## Excerpt
────────────────────────────────────────
Bar Mitts can be used as cold weather pogies for regular trekking poles in cold weather. (Sleeves rolled up for illustration purposes only. )
Bar Mitts can be used as cold weather pogies for cycling or regular trekking poles in cold weather. (Sleeves rolled up for illustration purposes only. )

Bar Mitts are cold weather pogies used by cyclists to keep their hands warm in cold weather. While they’re available for many different bar and shifter combinations, the straight bar version of Bar Mitts designed for mountain bikes can also be used as pogies for regular-handled trekking poles. Made with 5 mm Neoprene, Bar Mitts protect your hands from wind and create a micro-climate that lets you use lighter weight gloves in winter, both on a bike or on foot when used with trekking poles. They’re a nice solution for people who have habitually cold hands outdoors and can help reduce the number of gloves you need to carry in winter.
────────────────────────────────────────
## Data provided
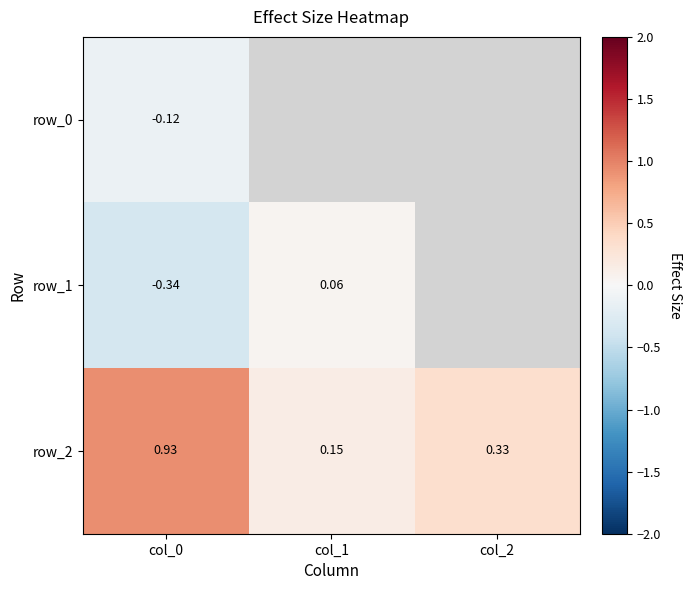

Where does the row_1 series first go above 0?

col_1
────────────────────────────────────────
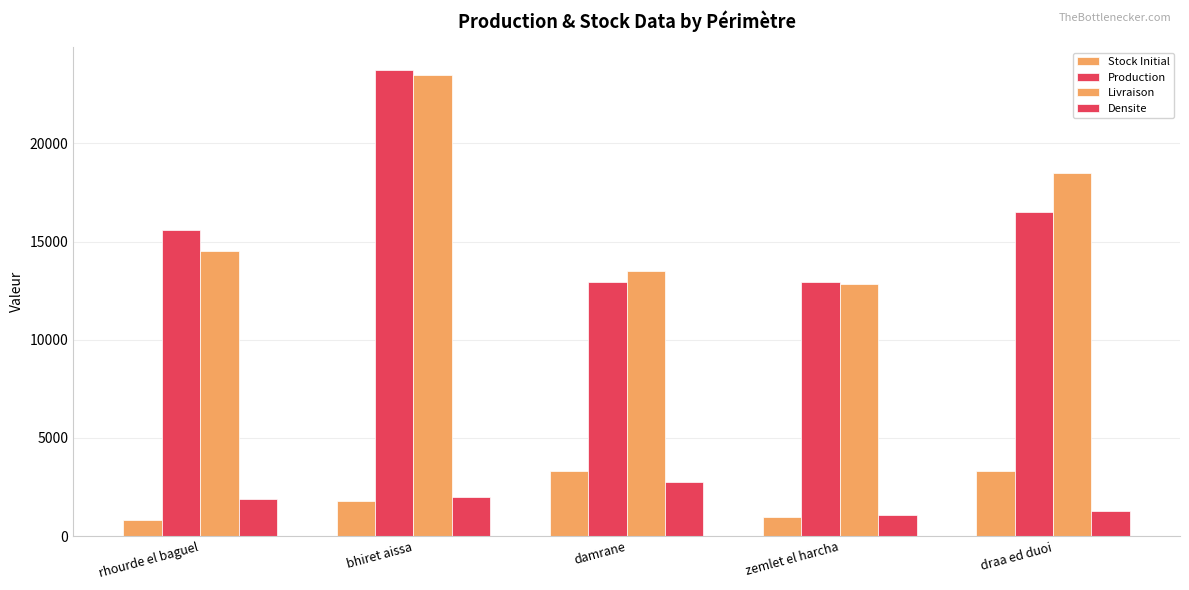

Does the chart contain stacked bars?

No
────────────────────────────────────────
## Task item
Quote the passage about Bar Mitts above word for word, starting at "Bar Mitts can be used as cold weather pogies for cycling" and ending at "carry in winter.".

## Solved exercise
Bar Mitts can be used as cold weather pogies for cycling or regular trekking poles in cold weather. (Sleeves rolled up for illustration purposes only. )

Bar Mitts are cold weather pogies used by cyclists to keep their hands warm in cold weather. While they’re available for many different bar and shifter combinations, the straight bar version of Bar Mitts designed for mountain bikes can also be used as pogies for regular-handled trekking poles. Made with 5 mm Neoprene, Bar Mitts protect your hands from wind and create a micro-climate that lets you use lighter weight gloves in winter, both on a bike or on foot when used with trekking poles. They’re a nice solution for people who have habitually cold hands outdoors and can help reduce the number of gloves you need to carry in winter.